> [Partes do exercício]
A – Reproduza, no texto sobre o concurso da Polícia Militar, o trecho que começa em "A ida a Brasília" e termina em "pleito dos concursados.".
B – Segundo o texto sobre o concurso da Polícia Militar, em que data foi publicada a decisão do ministro?

A ida a Brasília dos deputados Luiz Paulo (PSD), Martha Rocha (PDT) e o procurador-geral da Assembleia Legislativa do Rio (Alerj), Robson Maciel, surtiu um rápido efeito. O grupo se reuniu com o ministro do Superior Tribunal de Justiça (STJ), ministro Benedito Gonçalves para pedir celeridade no processo do concurso de 2014 da Polícia Militar. Em menos de 48 horas, o magistrado se posicionou favorável ao pleito dos concursados.
A decisão do ministro foi publicada nesta quinta-feira (22/08). Ele entendeu que os concursados podem entrar na Justiça pedindo a anulação de três questões de história do concurso. Os deputados estiveram no STJ a pedido do presidente da Alerj, Rodrigo Bacellar
“Deixei claro desde o início que o parlamento estava de portas abertas para atender os candidatos deste concurso. Estamos buscando um desfecho sobre o tema. Agradeço a todos os colegas do parlamento que lutaram ao nosso lado por esta pauta que une toda a Alerj”, declarou Bacellar.

Dados de origem
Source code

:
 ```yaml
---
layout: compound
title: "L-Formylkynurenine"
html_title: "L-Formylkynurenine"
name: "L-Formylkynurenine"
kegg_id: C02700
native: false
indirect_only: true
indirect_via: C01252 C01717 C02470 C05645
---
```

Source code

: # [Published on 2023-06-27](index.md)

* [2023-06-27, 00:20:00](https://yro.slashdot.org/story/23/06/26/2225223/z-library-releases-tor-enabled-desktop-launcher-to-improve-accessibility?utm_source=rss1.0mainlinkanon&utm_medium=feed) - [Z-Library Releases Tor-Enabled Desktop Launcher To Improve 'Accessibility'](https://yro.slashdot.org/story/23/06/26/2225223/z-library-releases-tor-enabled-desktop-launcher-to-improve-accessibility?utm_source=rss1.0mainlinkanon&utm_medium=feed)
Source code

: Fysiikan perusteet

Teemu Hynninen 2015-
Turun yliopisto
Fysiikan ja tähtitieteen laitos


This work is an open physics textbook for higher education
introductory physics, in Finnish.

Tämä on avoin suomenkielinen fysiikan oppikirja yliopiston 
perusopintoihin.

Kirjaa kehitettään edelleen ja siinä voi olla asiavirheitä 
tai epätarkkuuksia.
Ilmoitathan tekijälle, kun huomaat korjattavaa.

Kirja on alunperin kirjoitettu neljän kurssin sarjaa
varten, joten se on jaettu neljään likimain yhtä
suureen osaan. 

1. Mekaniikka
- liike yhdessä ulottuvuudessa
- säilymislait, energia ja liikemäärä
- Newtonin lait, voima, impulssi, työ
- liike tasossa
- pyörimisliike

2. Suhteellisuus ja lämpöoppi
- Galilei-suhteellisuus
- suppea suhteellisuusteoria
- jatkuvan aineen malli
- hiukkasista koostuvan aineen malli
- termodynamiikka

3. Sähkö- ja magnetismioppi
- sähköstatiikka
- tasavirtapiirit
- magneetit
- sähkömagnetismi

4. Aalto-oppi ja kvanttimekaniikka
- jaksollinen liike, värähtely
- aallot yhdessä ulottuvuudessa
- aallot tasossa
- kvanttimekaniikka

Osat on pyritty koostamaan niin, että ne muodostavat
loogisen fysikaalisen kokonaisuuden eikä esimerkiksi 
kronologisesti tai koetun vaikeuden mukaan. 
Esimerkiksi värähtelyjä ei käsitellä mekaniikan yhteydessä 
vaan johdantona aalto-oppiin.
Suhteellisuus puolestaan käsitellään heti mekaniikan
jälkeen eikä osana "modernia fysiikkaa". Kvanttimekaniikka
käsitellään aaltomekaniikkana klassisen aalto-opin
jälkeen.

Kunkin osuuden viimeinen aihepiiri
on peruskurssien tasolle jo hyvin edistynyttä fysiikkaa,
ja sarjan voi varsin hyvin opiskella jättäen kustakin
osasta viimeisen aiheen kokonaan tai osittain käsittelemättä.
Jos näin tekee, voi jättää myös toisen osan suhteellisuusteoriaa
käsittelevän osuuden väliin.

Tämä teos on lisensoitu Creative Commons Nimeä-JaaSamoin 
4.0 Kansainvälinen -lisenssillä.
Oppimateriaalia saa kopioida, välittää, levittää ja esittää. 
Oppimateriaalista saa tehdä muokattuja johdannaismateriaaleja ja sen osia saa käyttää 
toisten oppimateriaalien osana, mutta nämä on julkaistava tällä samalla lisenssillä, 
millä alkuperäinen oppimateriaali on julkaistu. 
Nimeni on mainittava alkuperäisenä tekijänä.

> [Problemas resolvidos]
A –
A ida a Brasília dos deputados Luiz Paulo (PSD), Martha Rocha (PDT) e o procurador-geral da Assembleia Legislativa do Rio (Alerj), Robson Maciel, surtiu um rápido efeito. O grupo se reuniu com o ministro do Superior Tribunal de Justiça (STJ), ministro Benedito Gonçalves para pedir celeridade no processo do concurso de 2014 da Polícia Militar. Em menos de 48 horas, o magistrado se posicionou favorável ao pleito dos concursados.

B – Na quinta-feira, 22/08.